The SR3 RoC change was varied between 0 mm and 32 mm and the beams were forward-propagated through the changed SR3 all the way back to the SRM AR surface.
All of the resulting beam parameters from this procedure are shown on the plot.
I've also plotted the most recent measurement I could find on alog of the single bounce beam parameter.
From the plots on the post that I originally posted we can see that the mismatch imporves by about 1% over roughly a full SR3 actuation range. This combined with the information that our initial mismatch is about 10% puts us somewhere in the lower right corner on this plot.

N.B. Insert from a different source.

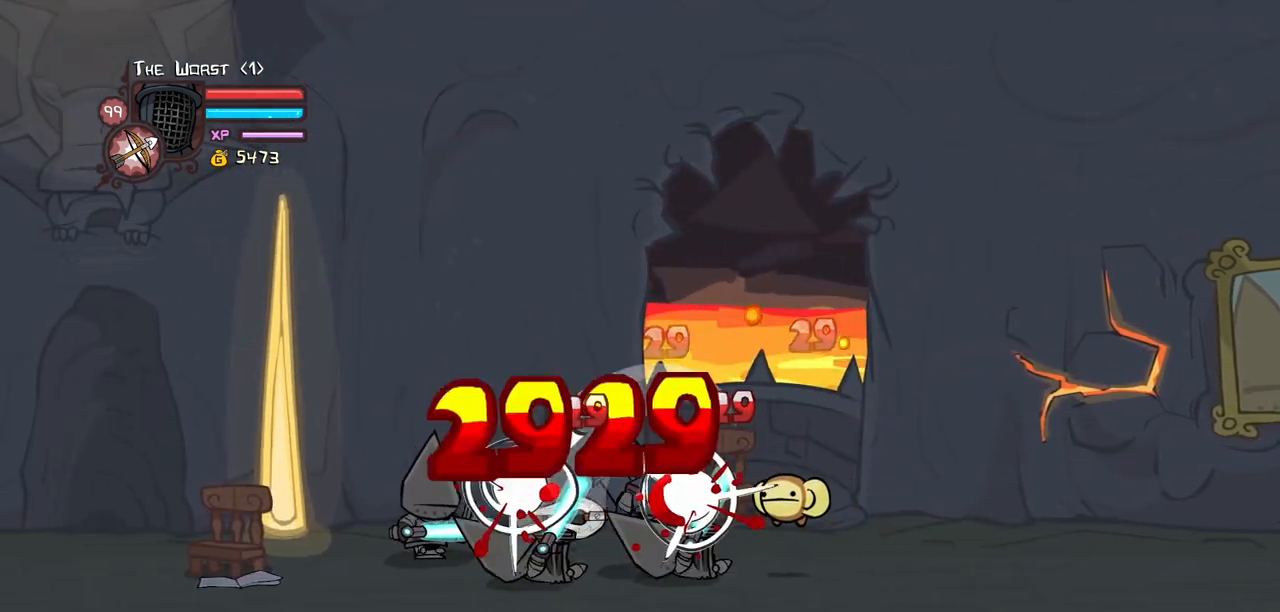
{"keys": ["light"], "events": [[67, "heavy", "up"], [117, "heavy", "down"], [300, "heavy", "up"], [433, "light", "down"]]}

My guess is that the observed astigmatism in the single bounce beam probably makes SR3 heater actuate on the mode differently to what I've modeled. I might look into performing the same analysis but factoring in astigmatism, but right now I don't know how to carry that out. Adding another degree of freedom (the other transverse axis) makes this difficult to conceptualize as a plot.
I've been asked to provide the code for the actuation maps. The notebook for generating the SR3 actuation map is on ligo gitlab linked here.
The only real dependency for this code should be the latest commit of pykat (15/05/18 or later). Let me know if this doesn't work, doesn't make sense, or is somehow wrong.